Bounding box coordinate data:
=== Begin Enclosure ===
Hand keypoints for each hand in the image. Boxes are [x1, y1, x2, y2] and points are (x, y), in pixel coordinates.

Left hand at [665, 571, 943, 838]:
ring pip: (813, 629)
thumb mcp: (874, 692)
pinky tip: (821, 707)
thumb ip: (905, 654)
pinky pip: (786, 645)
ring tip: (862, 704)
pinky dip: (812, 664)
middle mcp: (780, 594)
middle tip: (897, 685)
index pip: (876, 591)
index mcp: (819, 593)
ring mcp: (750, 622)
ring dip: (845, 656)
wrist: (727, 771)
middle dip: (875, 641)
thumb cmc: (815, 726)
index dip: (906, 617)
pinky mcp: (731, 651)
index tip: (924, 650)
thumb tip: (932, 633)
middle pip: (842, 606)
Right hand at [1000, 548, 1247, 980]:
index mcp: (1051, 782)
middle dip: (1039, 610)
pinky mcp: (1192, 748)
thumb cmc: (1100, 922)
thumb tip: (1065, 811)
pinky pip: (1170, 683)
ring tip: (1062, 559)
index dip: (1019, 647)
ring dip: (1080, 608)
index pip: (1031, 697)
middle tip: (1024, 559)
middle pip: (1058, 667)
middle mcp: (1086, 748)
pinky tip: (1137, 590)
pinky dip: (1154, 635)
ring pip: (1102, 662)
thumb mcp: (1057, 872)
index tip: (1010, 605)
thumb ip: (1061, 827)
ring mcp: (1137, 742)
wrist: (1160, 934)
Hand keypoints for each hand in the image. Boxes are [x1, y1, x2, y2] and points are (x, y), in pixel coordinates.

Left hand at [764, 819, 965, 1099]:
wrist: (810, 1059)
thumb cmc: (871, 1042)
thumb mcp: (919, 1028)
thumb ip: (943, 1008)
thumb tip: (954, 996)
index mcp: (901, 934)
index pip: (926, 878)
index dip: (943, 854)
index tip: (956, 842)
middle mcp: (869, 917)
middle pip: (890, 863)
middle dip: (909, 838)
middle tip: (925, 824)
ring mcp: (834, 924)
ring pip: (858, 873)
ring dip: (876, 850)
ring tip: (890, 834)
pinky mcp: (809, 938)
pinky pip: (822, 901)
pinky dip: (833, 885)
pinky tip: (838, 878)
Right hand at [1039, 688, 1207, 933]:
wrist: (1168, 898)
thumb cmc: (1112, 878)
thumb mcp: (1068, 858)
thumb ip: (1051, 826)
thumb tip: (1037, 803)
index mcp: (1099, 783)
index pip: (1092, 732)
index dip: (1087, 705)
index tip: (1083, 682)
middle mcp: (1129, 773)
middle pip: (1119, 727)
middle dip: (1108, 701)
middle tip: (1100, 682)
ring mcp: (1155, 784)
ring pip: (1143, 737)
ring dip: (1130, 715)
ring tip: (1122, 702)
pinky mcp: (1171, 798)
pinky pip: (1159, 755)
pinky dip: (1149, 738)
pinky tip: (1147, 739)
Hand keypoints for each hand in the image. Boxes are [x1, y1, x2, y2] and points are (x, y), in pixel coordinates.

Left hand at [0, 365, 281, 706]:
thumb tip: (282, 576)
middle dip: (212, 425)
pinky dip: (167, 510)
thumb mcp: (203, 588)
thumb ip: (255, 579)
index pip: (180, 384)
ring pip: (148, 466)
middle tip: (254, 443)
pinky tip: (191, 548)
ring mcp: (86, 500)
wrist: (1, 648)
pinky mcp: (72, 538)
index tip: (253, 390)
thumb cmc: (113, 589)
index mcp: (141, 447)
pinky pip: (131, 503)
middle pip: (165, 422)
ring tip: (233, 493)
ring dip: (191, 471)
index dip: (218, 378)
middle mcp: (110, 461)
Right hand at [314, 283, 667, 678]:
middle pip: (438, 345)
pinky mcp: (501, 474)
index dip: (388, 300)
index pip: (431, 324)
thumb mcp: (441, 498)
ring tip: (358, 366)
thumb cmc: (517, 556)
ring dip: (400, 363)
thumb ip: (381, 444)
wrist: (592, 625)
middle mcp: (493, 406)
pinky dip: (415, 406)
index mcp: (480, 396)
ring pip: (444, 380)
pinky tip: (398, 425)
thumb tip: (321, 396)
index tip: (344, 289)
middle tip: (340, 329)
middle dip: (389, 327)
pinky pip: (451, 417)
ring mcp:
=== End Enclosure ===
From the entries, report each line that includes the word "Right".

• Response box:
Right hand at [1000, 548, 1247, 980]:
Right hand at [1039, 688, 1207, 933]:
Right hand at [314, 283, 667, 678]:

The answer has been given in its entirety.